Figure above shows the domain of a more complex game. There are 25 grid locations the agent
could be in. A prize could be on one of the corners, or there could be no prize. When the agent
lands on a prize, it receives a reward of 10 and the prize disappears. When there is no prize, for
each time step there is a probability that a prize appears on one of the corners. Monsters can
appear at any time on one of the locations marked M. The agent gets damaged if a monster
appears on the square the agent is on. If the agent is already damaged, it receives a reward of -
10. The agent can get repaired (i.e., so it is no longer damaged) by visiting the repair station
In this example, the state consists of four components: ⟨X,Y,P,D⟩, where X is the X-coordinate of
the agent, Y is the Y-coordinate of the agent, P is the position of the prize (P=0 if there is a prize
on P0, P=1 if there is a prize on P1, similarly for 2 and 3, and P=4 if there is no prize), and D is
Boolean and is true when the agent is damaged. Because the monsters are transient, it is not
necessary to include them as part of the state. There are thus 5×5×5×2 = 250 states. The
environment is fully observable, so the agent knows what state it is in. But the agent does not
know the meaning of the states; it has no idea initially about being damaged or what a prize is.

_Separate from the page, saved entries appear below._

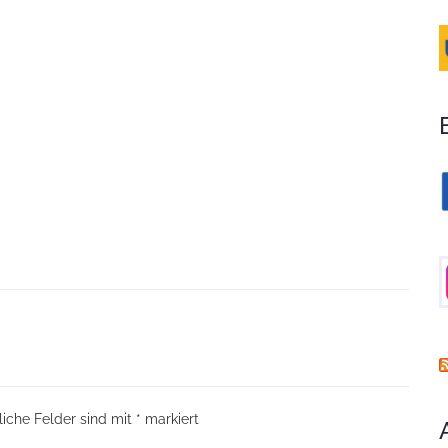
liche Felder sind mit
*
markiert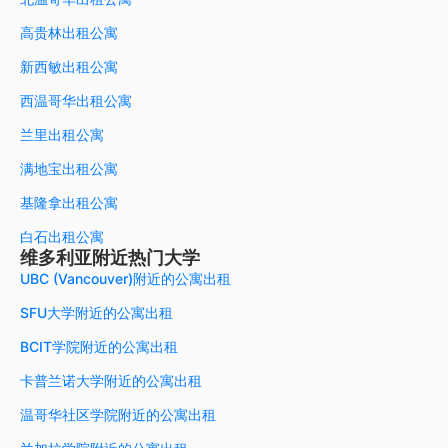
高贵林出租公寓
新西敏出租公寓
西温哥华出租公寓
兰里出租公寓
满地宝出租公寓
基隆拿出租公寓
白石出租公寓
维多利亚附近热门大学
UBC (Vancouver)附近的公寓出租
SFU大学附近的公寓出租
BCIT学院附近的公寓出租
卡普兰诺大学附近的公寓出租
温哥华社区学院附近的公寓出租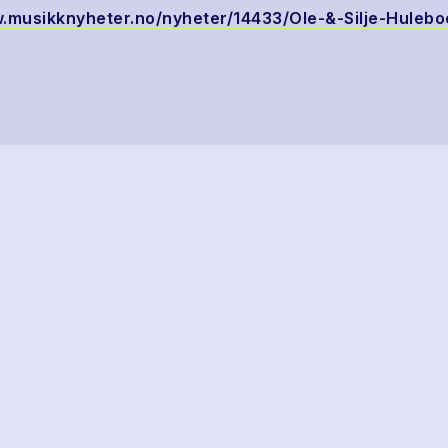
.musikknyheter.no/nyheter/14433/Ole-&-Silje-Huleboe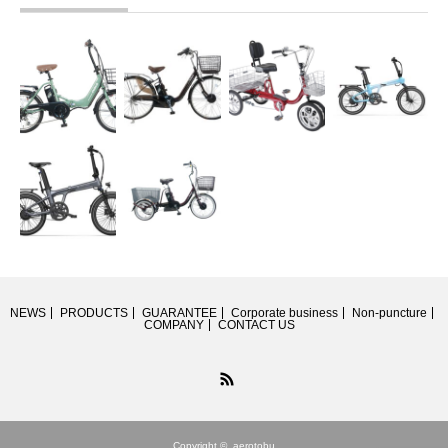
NEWS
PRODUCTS
GUARANTEE
Corporate business
Non-puncture
COMPANY
CONTACT US
RSS
Copyright ©
aerotobu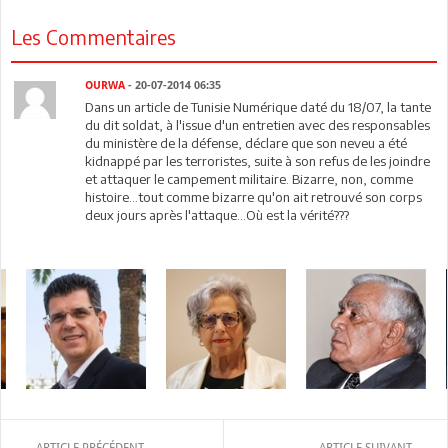
Les Commentaires
OURWA
- 20-07-2014 06:35
Dans un article de Tunisie Numérique daté du 18/07, la tante
du dit soldat, à l'issue d'un entretien avec des responsables
du ministère de la défense, déclare que son neveu a été
kidnappé par les terroristes, suite à son refus de les joindre
et attaquer le campement militaire. Bizarre, non, comme
histoire...tout comme bizarre qu'on ait retrouvé son corps
deux jours après l'attaque...Où est la vérité???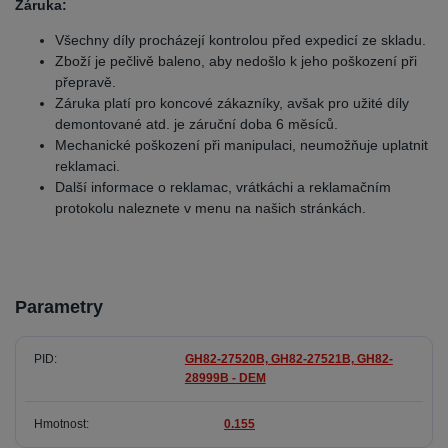
Záruka:
Všechny díly procházejí kontrolou před expedicí ze skladu.
Zboží je pečlivě baleno, aby nedošlo k jeho poškození při
přepravě.
Záruka platí pro koncové zákazníky, avšak pro užité díly
demontované atd. je záruční doba 6 měsíců.
Mechanické poškození při manipulaci, neumožňuje uplatnit
reklamaci.
Další informace o reklamac, vrátkáchi a reklamačním
protokolu naleznete v menu na našich stránkách.
Parametry
PID
GH82-27520B, GH82-27521B, GH82-
28999B - DEM
Hmotnost
0.155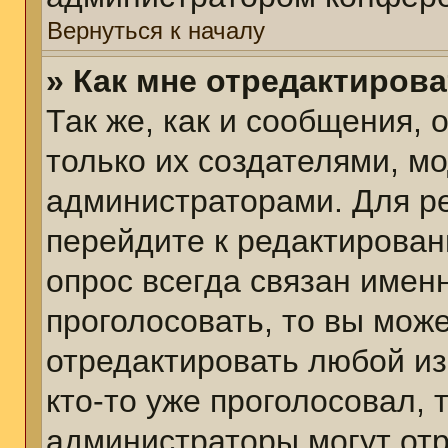
Вернуться к началу
» Как мне отредактиров
Так же, как и сообщения, 
только их создателями, м
администраторами. Для р
перейдите к редактирован
опрос всегда связан именн
проголосовать, то вы мож
отредактировать любой из
кто-то уже проголосовал,
администраторы могут отр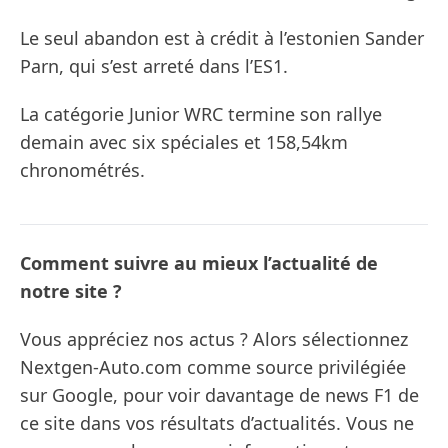
Le seul abandon est à crédit à l’estonien Sander
Parn, qui s’est arreté dans l’ES1.
La catégorie Junior WRC termine son rallye
demain avec six spéciales et 158,54km
chronométrés.
Comment suivre au mieux l’actualité de
notre site ?
Vous appréciez nos actus ? Alors sélectionnez
Nextgen-Auto.com comme source privilégiée
sur Google, pour voir davantage de news F1 de
ce site dans vos résultats d’actualités. Vous ne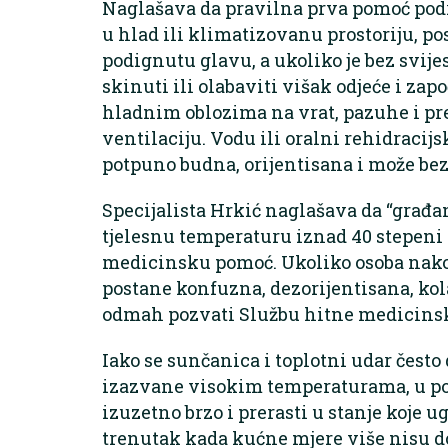
Naglašava da pravilna prva pomoć pod
u hlad ili klimatizovanu prostoriju, pos
podignutu glavu, a ukoliko je bez svijest
skinuti ili olabaviti višak odjeće i za
hladnim oblozima na vrat, pazuhe i p
ventilaciju. Vodu ili oralni rehidracijs
potpuno budna, orijentisana i može bez
Specijalista Hrkić naglašava da “građan
tjelesnu temperaturu iznad 40 stepeni 
medicinsku pomoć. Ukoliko osoba nak
postane konfuzna, dezorijentisana, kolab
odmah pozvati Službu hitne medicinsk
Iako se sunčanica i toplotni udar često
izazvane visokim temperaturama, u po
izuzetno brzo i prerasti u stanje koje u
trenutak kada kućne mjere više nisu d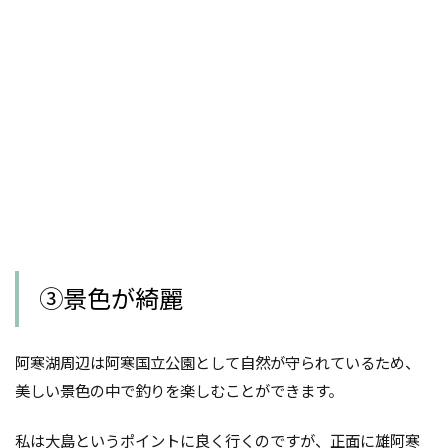
③景色が綺麗
阿寒湖周辺は阿寒国立公園として自然が守られているため、
美しい景色の中で釣りを楽しむことができます。
私は大島というポイントに良く行くのですが、正面に雄阿寒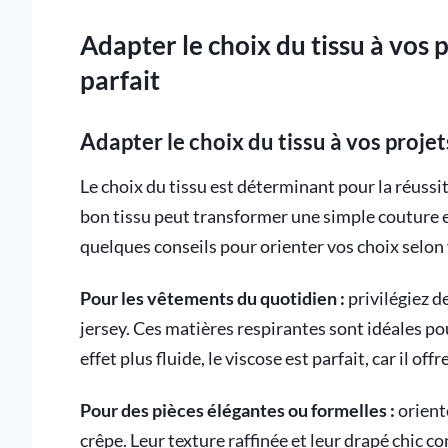
Adapter le choix du tissu à vos 
parfait
Adapter le choix du tissu à vos projet
Le choix du tissu est déterminant pour la réussite
bon tissu peut transformer une simple couture 
quelques conseils pour orienter vos choix selon 
Pour les vêtements du quotidien :
privilégiez d
jersey. Ces matières respirantes sont idéales po
effet plus fluide, le viscose est parfait, car il of
Pour des pièces élégantes ou formelles :
oriente
crêpe. Leur texture raffinée et leur drapé chic 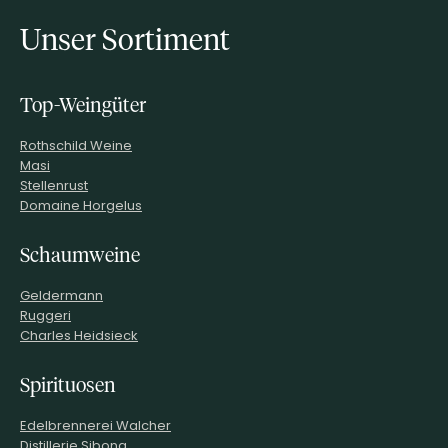
Unser Sortiment
Top-Weingüter
Rothschild Weine
Masi
Stellenrust
Domaine Horgelus
Schaumweine
Geldermann
Ruggeri
Charles Heidsieck
Spirituosen
Edelbrennerei Walcher
Distillerie Sibona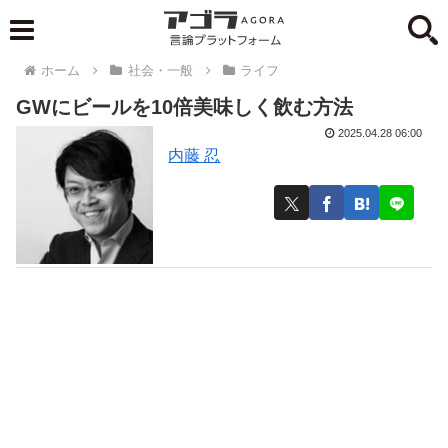
ホーム
社会・一般
ライフ
GWにビールを10倍美味しく飲む方法
2025.04.28 06:00
内藤 忍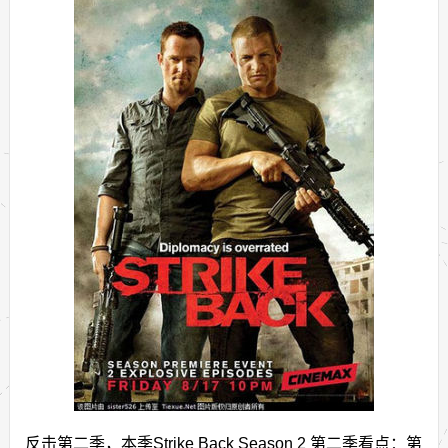
反击第二季，本季Strike Back Season 2 第二季看点：第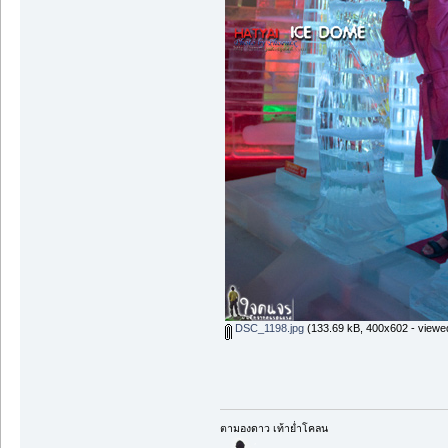
DSC_1198.jpg
(133.69 kB, 400x602 - viewe
ตามองดาว เท้าย่ำโคลน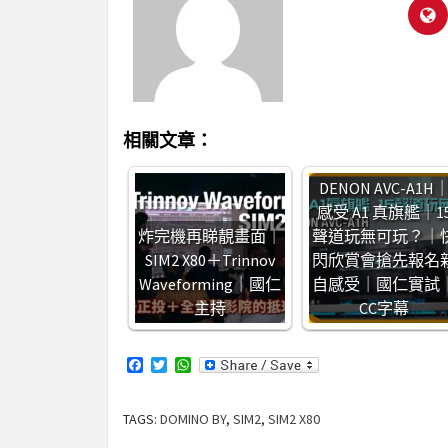
相關文章：
DENON AVC-A1H
感受 A1 真旗艦｜1
炸完機再睇靚畫面｜
聲道玩無可玩？｜
SIM2 X80＋Trinnov
閃欣賞會搶先報名
Waveforming｜國仁
自感受｜國仁實試
主持
CC字幕
Facebook
Twitter
WhatsApp
TAGS:
DOMINO BY
,
SIM2
,
SIM2 X80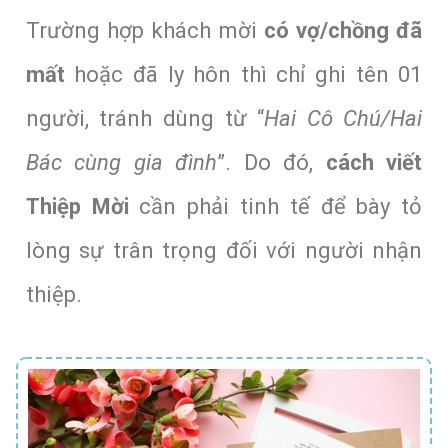
Trường hợp khách mời
có vợ/chồng đã
mất
hoặc đã ly hôn thì chỉ ghi tên 01
người, tránh dùng từ “
Hai Cô Chú/Hai
Bác cùng gia đình
”. Do đó,
cách viết
Thiệp Mời
cần phải tinh tế để bày tỏ
lòng sự trân trọng đối với người nhận
thiệp.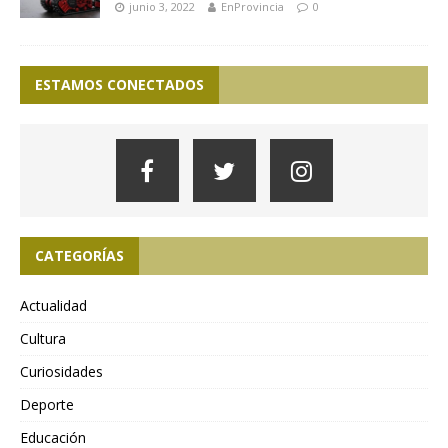
junio 3, 2022
EnProvincia
0
ESTAMOS CONECTADOS
CATEGORÍAS
Actualidad
Cultura
Curiosidades
Deporte
Educación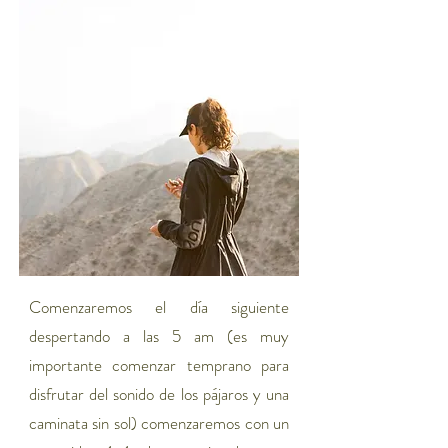
Comenzaremos el día siguiente
despertando a las 5 am (es muy
importante comenzar temprano para
disfrutar del sonido de los pájaros y una
caminata sin sol) comenzaremos con un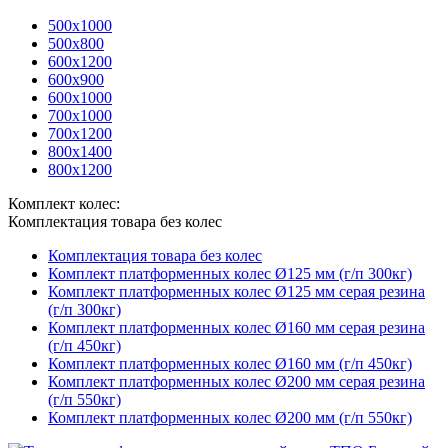
500х1000
500х800
600х1200
600х900
600х1000
700х1000
700х1200
800х1400
800х1200
Комплект колес:
Комплектация товара без колес
Комплектация товара без колес
Комплект платформенных колес Ø125 мм (г/п 300кг)
Комплект платформенных колес Ø125 мм серая резина
(г/п 300кг)
Комплект платформенных колес Ø160 мм серая резина
(г/п 450кг)
Комплект платформенных колес Ø160 мм (г/п 450кг)
Комплект платформенных колес Ø200 мм серая резина
(г/п 550кг)
Комплект платформенных колес Ø200 мм (г/п 550кг)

The agent has four actions: up, down, left, and right. These move the agent one step - usually
one step in the direction indicated by the name, but sometimes in one of the other directions. If
the agent crashes into an outside wall or one of the interior walls (the thick lines near the
location R), it remains where it was and receives a reward of -1.
The agent does not know any of the story given here. It just knows there are 250 states and 4
actions, which state it is in at every time, and what reward was received each time. You need
(i) Build a simulator that replicates the above behaviour of agent moving in the grid
(ii) Then, use Q-learning on the simulator built in (i) to learn the best policy for the
agent to move in this environment.